The company at which I work is attempting to implement ISO 9000 strategies to the workflow. I dread that it will lead to more paperwork than progress… Does anyone else have experience with programs like this in the office and possibly strategies to make it work as a designer?
We are ISO 13485 (medical devices).
The NPD group (that’s me) is largely shielded from the process. If we weren’t, 1-3 year development time would be 4-12 years, which, obviously, would be completely unacceptable.
I was recently in a meeting with QA where they suggested we should have a design history record for every concept we do. I almost laughed out loud because they were dead serious. I calmly explained the launch product is Rev 0 and a DHR is not required by ISO for ideas before Rev 0. They finally agreed Rev -1 would be silly. Which is good thing because they were even seriously going to recommend us doing a risk analysis for every idea too.
When we do have a product ready for launch, there is quite a bit of paperwork to get through, but again that is a one time deal, so you put your head down and plow through with about 6 weeks of pain getting your final spec down, getting QA, purchasing and accounting sign off.
Some things like vendor qualification happens well before launch but is mostly handled by QA. We are there as the negotiator between QA and the vendor.
I’m not sure if this is the case for non-medical ISO, but when we take products out for field testing, real usage not just show & tell, we are restricted more by the FDA than ISO, but the same ideas apply. We have to prove what we say we give them is what we give them. So there is a spec, BOM, work instruction and product history record. And those documents are kept locked away in case the FDA comes calling.

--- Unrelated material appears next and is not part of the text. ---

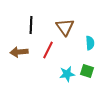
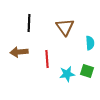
black line: moved 2 px left, 2 px up
red line: moved 1 px left, 9 px down; rotated 30 degrees counterclockwise
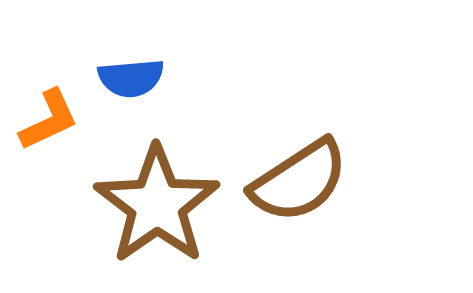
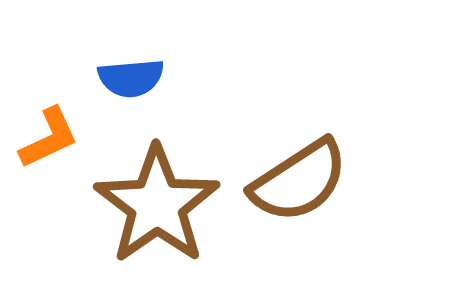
orange L-shape: moved 18 px down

Thank you for the insight! I work in packaging, so we only have the occasional brush with FDA regulations. In a way, you confirmed my fears that the process can add a burden of paperwork… But I was happy to hear that you were able to create a bit of wiggle-room for the creative process (the hundreds of bad designs before the good ones haha) in this kind of hyper-structured management system.
We recently changed our vendor approval process. It went from a 12-page questionnaire to a 6-page questionnaire. Really no skin off of me because the vendor is responsible for filling it out. But the vendors tend to call me instead of QA for clarification. I have never had a site visit go more than a day with QA. So figure that in your timing.
I’d say setting the spec takes the greatest time. And a big chuck of that time is determining your critical dims/specs and determining how QA tests to the critical dims/specs. We are a bit backwards because NPD really drives the testing procedures, not our QA department. But we have our own regulatory group within NPD and you don’t see that to often.
The next biggest hurdle is purchasing because they take a microscope to the vendor’s manufacturing process and capabilities. I’m surprised that our vendors disclose as much as they do.
All in all, not that bad but nothing like a start up. I was writing 510Ks for them. I can’t imagine that happening here.
ISO 9000 standards are meant to ensure that a product is consistently produced. It is suppose to ensure that you have good quality products. Marketing typically loves to say that they are ISO9000 certified to try to get more business.
Be sure to argue that your initial design development does not need to have quality ensured for prototypes, this is especially important if you want to try out new vendors or use an unconventional design.
iab is has a great company example.
The QA department can’t inspect into a product quality, New Product Development should always define what should be inspected in a quality check, they are the ones who knows what is important. The last thing you want is a costly inspection of a part taken out of context of the entire design.
I’d say do what you can to keep new designs away from any ISO 9000 until it is ready to be built. It will only add to your development costs.